Mallorcas Höhlensysteme

Mallorca besteht zum Großteil aus weichem, erosionsanfälligem Kalkgestein. Das ist der Grund wieso sich im Laufe von Jahrtausenden die über 3500 Grotten und Höhlen gebildet haben. Nirgendwo sonst in Europa gibt es pro Quadratkilometer so viele Höhlensysteme wie auf Mallrca. Düstere Labyrinthe sind mit mächtigen Säulen und fantastischen Tropfsteinformationen gefüllt, die magisch wirken. In einigen dieser Höhlen gibt es sogar interirdische Salzseen. Frühgeschichtliche Funde offenbarten bereits den halben Haushalt einer talayotischen Ansiedlung, sondern auch den Zugang zu den Höhlen. Die Höhlensystem dienten Mallorcas früheren Bewohnern auch als Versteck vor den Piraten. Einige der Höhlen sind nur per Tauchgang erreichbar wie z.B. die Tropfsteinhöhle in Cala Sanau an der Südostküste. Mallorcas Höhlen sind für die Besucher das ganze Jahr über geöffnet.

Coves del Drac

Zu den bekanntesten Höhlen Mallorcas zählen zweifelsohne die die Drachenhöhlen nahe der Ortschaft Porto Cristo. Das gesamte Höhlensystem ist 1700 m lang, 40 m breit und neun Meter tief. Die zahlreichen Grotten voller Stalaktiten und Stalagmiten liegen 39 m unter der Erde und sind durch steile Treppen miteinander verbunden. 1896 von dem Franzosen Edouard Martel erforscht, bergen sie den größten bekannten unterirdischen See "Lao Martel". Im Stundentakt werden heutzutage tausende von Besuchern durch die Höhlengänge geschleust, da eine individuelle Führung nicht mehr organisierbar ist.

Coves dels Hams

Die Angelhakenhöhlen befindet sich an der Ostküste, etwa einem Kilometer westlich von Porto Cristo. Den Namen "Angelhakenhöhle" verdankt das verästelte 500 m lange Höhlensystem den ungewöhnlich gewachsenen Stalaktiten und Stalagiten.
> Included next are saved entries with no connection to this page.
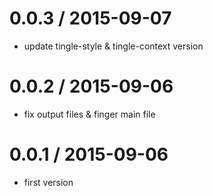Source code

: 
0.0.3 / 2015-09-07
==================

 * update tingle-style & tingle-context version

0.0.2 / 2015-09-06
==================

 * fix output files & finger main file

0.0.1 / 2015-09-06
==================

 * first version
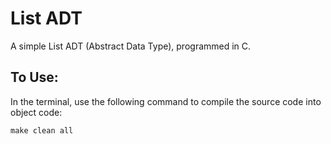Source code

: # **List ADT**
A simple List ADT (Abstract Data Type), programmed in C.

## To Use:
In the terminal, use the following command to compile the source code into object code:
    
    make clean all


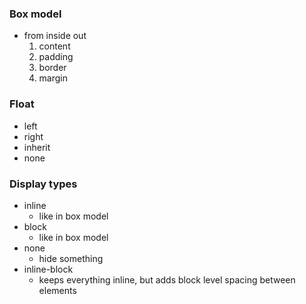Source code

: ### Box model
- from inside out
    1. content
    2. padding
    3. border
    4. margin

### Float
- left
- right
- inherit
- none

### Display types
- inline
    - like in box model
- block
    - like in box model
- none
    - hide something
- inline-block
    - keeps everything inline, but adds block level spacing between elements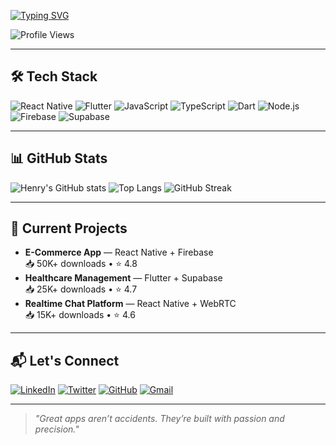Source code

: <!-- Typing animation -->
[![Typing SVG](https://readme-typing-svg.herokuapp.com?font=Fira+Code&size=22&pause=1000&color=00C853&width=600&lines=Hi+there+%F0%9F%91%8B%2C+I'm+Ugochukwu+Dike;Senior+Mobile+Developer;React+Native+%7C+Flutter+%7C+Node.js;Building+apps+that+scale)](https://git.io/typing-svg)

<!-- Visitor counter -->
![Profile Views](https://komarev.com/ghpvc/?username=henrydykee&label=Profile%20Views&color=0e75b6&style=flat)

---

## 🛠 Tech Stack
![React Native](https://img.shields.io/badge/React%20Native-20232A?style=for-the-badge&logo=react&logoColor=61DAFB)
![Flutter](https://img.shields.io/badge/Flutter-02569B?style=for-the-badge&logo=flutter&logoColor=white)
![JavaScript](https://img.shields.io/badge/JavaScript-FFD43B?style=for-the-badge&logo=javascript&logoColor=black)
![TypeScript](https://img.shields.io/badge/TypeScript-007ACC?style=for-the-badge&logo=typescript&logoColor=white)
![Dart](https://img.shields.io/badge/Dart-0175C2?style=for-the-badge&logo=dart&logoColor=white)
![Node.js](https://img.shields.io/badge/Node.js-339933?style=for-the-badge&logo=nodedotjs&logoColor=white)
![Firebase](https://img.shields.io/badge/Firebase-FFCA28?style=for-the-badge&logo=firebase&logoColor=black)
![Supabase](https://img.shields.io/badge/Supabase-3ECF8E?style=for-the-badge&logo=supabase&logoColor=white)

---

## 📊 GitHub Stats
![Henry's GitHub stats](https://github-readme-stats.vercel.app/api?username=henrydykee&show_icons=true&theme=tokyonight)
![Top Langs](https://github-readme-stats.vercel.app/api/top-langs/?username=henrydykee&layout=compact&theme=tokyonight)
![GitHub Streak](https://github-readme-streak-stats.herokuapp.com/?user=henrydykee&theme=tokyonight)

---

## 📱 Current Projects
- **E-Commerce App** — React Native + Firebase  
  📥 50K+ downloads • ⭐ 4.8  
- **Healthcare Management** — Flutter + Supabase  
  📥 25K+ downloads • ⭐ 4.7  
- **Realtime Chat Platform** — React Native + WebRTC  
  📥 15K+ downloads • ⭐ 4.6  

---

## 📬 Let's Connect
[![LinkedIn](https://img.shields.io/badge/LinkedIn-0077B5?style=for-the-badge&logo=linkedin&logoColor=white)](https://www.linkedin.com/in/ugochukwu-dike-33027b175)
[![Twitter](https://img.shields.io/badge/Twitter-1DA1F2?style=for-the-badge&logo=twitter&logoColor=white)](https://twitter.com/henry_dykee)
[![GitHub](https://img.shields.io/badge/GitHub-171515?style=for-the-badge&logo=github&logoColor=white)](https://github.com/henrydykee)
[![Gmail](https://img.shields.io/badge/Email-D14836?style=for-the-badge&logo=gmail&logoColor=white)](mailto:dykeehenry@gmail.com)

---

> _"Great apps aren’t accidents. They’re built with passion and precision."_
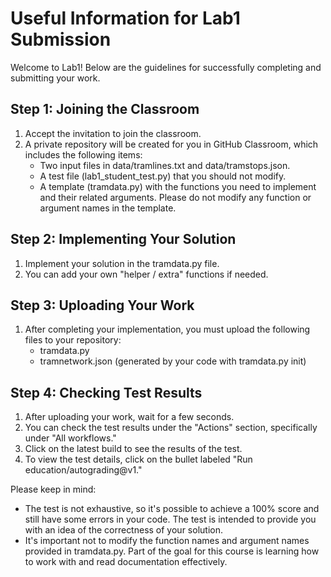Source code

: # Useful Information for Lab1 Submission

Welcome to Lab1! Below are the guidelines for successfully completing and submitting your work.

## Step 1: Joining the Classroom

1. Accept the invitation to join the classroom.
2. A private repository will be created for you in GitHub Classroom, which includes the following items:
   - Two input files in data/tramlines.txt and data/tramstops.json.
   - A test file (lab1_student_test.py) that you should not modify.
   - A template (tramdata.py) with the functions you need to implement and their related arguments. Please do not modify any function or argument names in the template.

## Step 2: Implementing Your Solution

1. Implement your solution in the tramdata.py file.
2. You can add your own "helper / extra" functions if needed.

## Step 3: Uploading Your Work

1. After completing your implementation, you must upload the following files to your repository:
   - tramdata.py
   - tramnetwork.json (generated by your code with tramdata.py init)

## Step 4: Checking Test Results

1. After uploading your work, wait for a few seconds.
2. You can check the test results under the "Actions" section, specifically under "All workflows."
3. Click on the latest build to see the results of the test.
4. To view the test details, click on the bullet labeled "Run education/autograding@v1."

Please keep in mind:

- The test is not exhaustive, so it's possible to achieve a 100% score and still have some errors in your code. The test is intended to provide you with an idea of the correctness of your solution.
- It's important not to modify the function names and argument names provided in tramdata.py. Part of the goal for this course is learning how to work with and read documentation effectively.
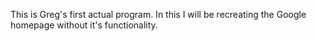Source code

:This is Greg's first actual program. In this I will be recreating the Google homepage without it's functionality. 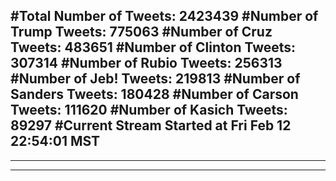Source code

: #Total Number of Tweets: 2423439 
#Number of Trump Tweets: 775063
#Number of Cruz Tweets: 483651
#Number of Clinton Tweets: 307314
#Number of Rubio Tweets: 256313
#Number of Jeb! Tweets: 219813
#Number of Sanders Tweets: 180428
#Number of Carson Tweets: 111620
#Number of Kasich Tweets: 89297
#Current Stream Started at Fri Feb 12 22:54:01 MST
---
---
---
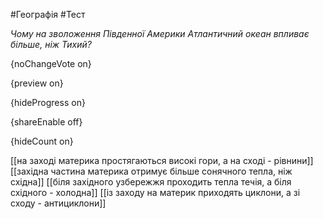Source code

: #Географія #Тест

*Чому на зволоження Південної Америки Атлантичний океан впливає більше, ніж Тихий?*

{noChangeVote on}

{preview on}

{hideProgress on}

{shareEnable off}

{hideCount on}

[[на заході материка простягаються високі гори, а на сході - рівнини]]
[[західна частина материка отримує більше сонячного тепла, ніж східна]]
[[біля західного узбережжя проходить тепла течія, а біля східного - холодна]]
[[із заходу на материк приходять циклони, а зі сходу - антициклони]]
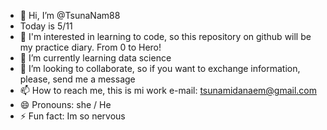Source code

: - 👋 Hi, I’m @TsunaNam88
- Today is 5/11
- 👀 I'm interested in learning to code, so this repository on github will be my practice diary. From 0 to Hero!
- 🌱 I’m currently learning data science 
- 💞️ I’m looking to collaborate, so if you want to exchange information, please, send me a message
- 📫 How to reach me, this is mi work e-mail: tsunamidanaem@gmail.com
- 😄 Pronouns: she / He
- ⚡ Fun fact: Im so nervous

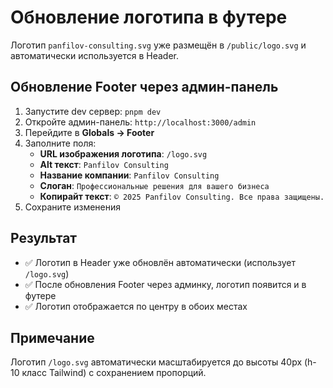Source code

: # Обновление логотипа в футере

Логотип `panfilov-consulting.svg` уже размещён в `/public/logo.svg` и автоматически используется в Header.

## Обновление Footer через админ-панель

1. Запустите dev сервер: `pnpm dev`
2. Откройте админ-панель: `http://localhost:3000/admin`
3. Перейдите в **Globals → Footer**
4. Заполните поля:
   - **URL изображения логотипа**: `/logo.svg`
   - **Alt текст**: `Panfilov Consulting`
   - **Название компании**: `Panfilov Consulting`
   - **Слоган**: `Профессиональные решения для вашего бизнеса`
   - **Копирайт текст**: `© 2025 Panfilov Consulting. Все права защищены.`
5. Сохраните изменения

## Результат

- ✅ Логотип в Header уже обновлён автоматически (использует `/logo.svg`)
- ✅ После обновления Footer через админку, логотип появится и в футере
- ✅ Логотип отображается по центру в обоих местах

## Примечание

Логотип `/logo.svg` автоматически масштабируется до высоты 40px (h-10 класс Tailwind) с сохранением пропорций.
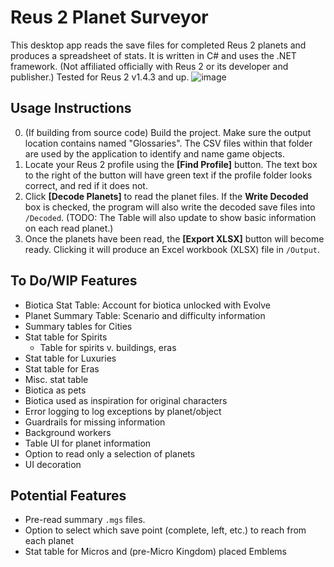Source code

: # Reus 2 Planet Surveyor
This desktop app reads the save files for completed Reus 2 planets and produces a spreadsheet of stats. It is written in C# and uses the .NET framework.
(Not affiliated officially with Reus 2 or its developer and publisher.) Tested for Reus 2 v1.4.3 and up.
![image](https://github.com/user-attachments/assets/835d8993-bad3-4cb7-a1a1-2f0c0b3048c8)
## Usage Instructions
0. (If building from source code) Build the project. Make sure the output location contains named "Glossaries". The CSV files within that folder are used by the application to identify and name game objects.
1. Locate your Reus 2 profile using the **\[Find Profile\]** button. The text box to the right of the button will have green text if the profile folder looks correct, and red if it does not.
2. Click **\[Decode Planets\]** to read the planet files. If the **Write Decoded** box is checked, the program will also write the decoded save files into `/Decoded`. (TODO: The Table will also update to show basic information on each read planet.)
3. Once the planets have been read, the **\[Export XLSX\]** button will become ready. Clicking it will produce an Excel workbook (XLSX) file in `/Output`.
## To Do/WIP Features
* Biotica Stat Table: Account for biotica unlocked with Evolve
* Planet Summary Table: Scenario and difficulty information
* Summary tables for Cities
* Stat table for Spirits
  * Table for spirits v. buildings, eras
* Stat table for Luxuries
* Stat table for Eras
* Misc. stat table
 * Biotica as pets
 * Biotica used as inspiration for original characters
* Error logging to log exceptions by planet/object
* Guardrails for missing information
* Background workers
* Table UI for planet information
* Option to read only a selection of planets
* UI decoration
## Potential Features
* Pre-read summary `.mgs` files.
* Option to select which save point (complete, left, etc.) to reach from each planet
* Stat table for Micros and (pre-Micro Kingdom) placed Emblems
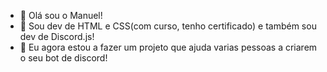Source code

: - 👋 Olá sou o Manuel!
- 👀 Sou dev de HTML e CSS(com curso, tenho certificado) e também sou dev de Discord.js!
- 🌱 Eu agora estou a fazer um projeto que ajuda varias pessoas a criarem o seu bot de discord!
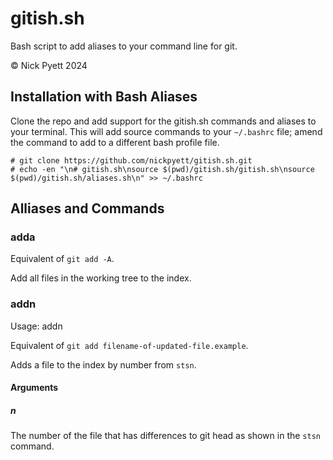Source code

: gitish.sh
=========

Bash script to add aliases to your command line for git.

&copy; Nick Pyett 2024

## Installation with Bash Aliases

Clone the repo and add support for the gitish.sh commands and aliases to your terminal. This will add source commands to your `~/.bashrc` file; amend the command to add to a different bash profile file.

    # git clone https://github.com/nickpyett/gitish.sh.git
    # echo -en "\n# gitish.sh\nsource $(pwd)/gitish.sh/gitish.sh\nsource $(pwd)/gitish.sh/aliases.sh\n" >> ~/.bashrc

## Alliases and Commands

### adda

Equivalent of `git add -A`.

Add all files in the working tree to the index.

### addn

Usage: addn <n>

Equivalent of `git add filename-of-updated-file.example`.

Adds a file to the index by number from `stsn`.

#### Arguments

##### n

The number of the file that has differences to git head as shown in the `stsn` command.
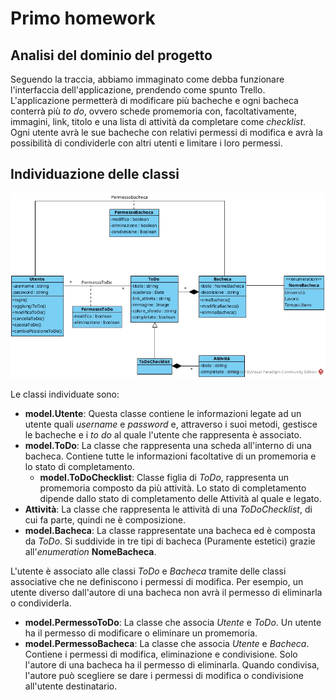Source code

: # Primo homework

## Analisi del dominio del progetto

Seguendo la traccia, abbiamo immaginato come debba funzionare l'interfaccia dell'applicazione, prendendo come spunto Trello.  
L'applicazione permetterà di modificare più bacheche e ogni bacheca conterrà più _to do_, ovvero schede promemoria con, facoltativamente, immagini, link, titolo e una lista di attività da completare come _checklist_.  
Ogni utente avrà le sue bacheche con relativi permessi di modifica e avrà la possibilità di condividerle con altri utenti e limitare i loro permessi.

## Individuazione delle classi

![Diagramma delle classi](./TodoApp.jpg)

Le classi individuate sono:

- **model.Utente**: Questa classe contiene le informazioni legate ad un utente quali _username_ e _password_ e, attraverso i suoi metodi, gestisce le bacheche e i _to do_ al quale l'utente che rappresenta è associato.
- **model.ToDo**: La classe che rappresenta una scheda all'interno di una bacheca. Contiene tutte le informazioni facoltative di un promemoria e lo stato di completamento.
  - **model.ToDoChecklist**: Classe figlia di _ToDo_, rappresenta un promemoria composto da più attività. Lo stato di completamento dipende dallo stato di completamento delle Attività al quale e legato.
- **Attività**: La classe che rappresenta le attività di una _ToDoChecklist_, di cui fa parte, quindi ne è composizione.
- **model.Bacheca**: La classe rappresentate una bacheca ed è composta da _ToDo_. Si suddivide in tre tipi di bacheca (Puramente estetici) grazie all'_enumeration_ **NomeBacheca**.

L'utente è associato alle classi _ToDo_ e _Bacheca_ tramite delle classi associative che ne definiscono i permessi di modifica. Per esempio, un utente diverso dall'autore di una bacheca non avrà il permesso di eliminarla o condividerla.

- **model.PermessoToDo**: La classe che associa _Utente_ e _ToDo_. Un utente ha il permesso di modificare o eliminare un promemoria.
- **model.PermessoBacheca**: La classe che associa _Utente_ e _Bacheca_. Contiene i permessi di modifica, eliminazione e condivisione. Solo l'autore di una bacheca ha il permesso di eliminarla. Quando condivisa, l'autore può scegliere se dare i permessi di modifica o condivisione all'utente destinatario.
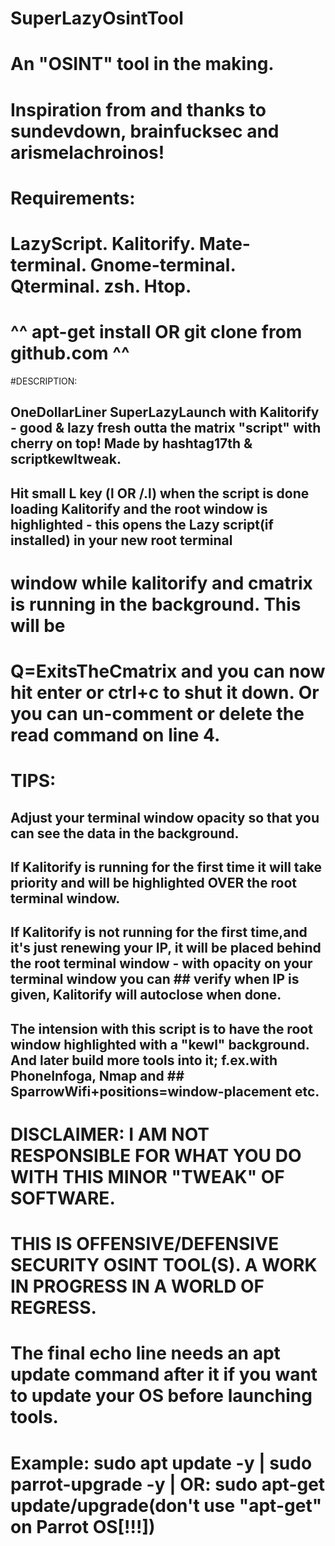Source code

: # SuperLazyOsintTool
# An "OSINT" tool in the making. 

# Inspiration from and thanks to sundevdown, brainfucksec and arismelachroinos!

# Requirements:
# LazyScript. Kalitorify. Mate-terminal. Gnome-terminal. Qterminal. zsh. Htop. 
# ^^ apt-get install  OR  git clone from github.com ^^

#DESCRIPTION:
## OneDollarLiner SuperLazyLaunch with Kalitorify - good & lazy fresh outta the matrix "script" with cherry on top! Made by hashtag17th & scriptkewltweak.
## Hit small L key (l OR /.l) when the script is done loading Kalitorify and the root window is highlighted - this opens the Lazy script(if installed) in your new root terminal
# window while kalitorify and cmatrix is running in the background. This will be 
# Q=ExitsTheCmatrix and you can now hit enter or ctrl+c to shut it down. Or you can un-comment or delete the read command on line 4.

# TIPS:
## Adjust your terminal window opacity so that you can see the data in the background.
## If Kalitorify is running for the first time it will take priority and will be highlighted OVER the root terminal window.
## If Kalitorify is not running for the first time,and it's just renewing your IP, it will be placed behind the root terminal window - with opacity on your terminal window you can ## verify when IP is given, Kalitorify will autoclose when done.
## The intension with this script is to have the root window highlighted with a "kewl" background. And later build more tools into it; f.ex.with PhoneInfoga, Nmap and              ## SparrowWifi+positions=window-placement etc.

# DISCLAIMER: I AM NOT RESPONSIBLE FOR WHAT YOU DO WITH THIS MINOR "TWEAK" OF SOFTWARE. 
# THIS IS OFFENSIVE/DEFENSIVE SECURITY OSINT TOOL(S). A WORK IN PROGRESS IN A WORLD OF REGRESS.

# The final echo line needs an apt update command after it if you want to update your OS before launching tools.
# Example: sudo apt update -y | sudo parrot-upgrade -y | OR: sudo apt-get update/upgrade(don't use "apt-get" on Parrot OS[!!!])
In ca. 30 m Tiefe liegt auch in dieser Höhle ein unterirdischer See (auch Meer von Venedig genannt) mit kristallklarem Wasser. Die Führungen werden alle 30 Minuten vorgenommen und dauern zwischen 35 und 40 Minuten.

Coves d' Artá

Ungefähr 14 km von Artá, im Gemeindegebiet Capdepera befinden sich die Höhlen von Artá (auch Coves de s' Emitá genannt). Die 1500 m lange Höhle diente den Piraten früher als Zufluchtsstätte. In dem Höhlensystem herrschen Sommer wie Winter konstant 18°C. Zahlreiche Inschriften stammen bereits aus dem 16. und 17. Jahrhundert. Bereits in der Vorhalle erwartet die Besucher die Säulenkönigin, einem überdimensionalen Stalakmit mit einer Höhe von 22 m.

Coves de Campanet

Die Höhlen von Campanet liegen in den südlichen Hängen des Monte de San Miguel. Das Höhlensystem mit kleinen Seen und weißen Formatinen, ist 400 m lang, und bedecken eine Gesamtfläche von ca. 3200 qm. Die Stalaktiten und Stalagmiten und Stalagtiten wachsen nicht vur von oben und unten sondern verbinden sich auch zu Säulen. 

Coves de Génova

Das ist eine der kleinsten Höhlen, die auf Mallorca besucht werden kann. Sie befindet sich im Wohngebiet Génova (Gemeinde Palma). Die Besucher müssen bei der Führung ca. 40 m in die Tiefel steigen. Dabei wird im Gegensatz zu anderen Höhlen auf Mallorca gänzlich auf Licht- und Tonshows verzichtet.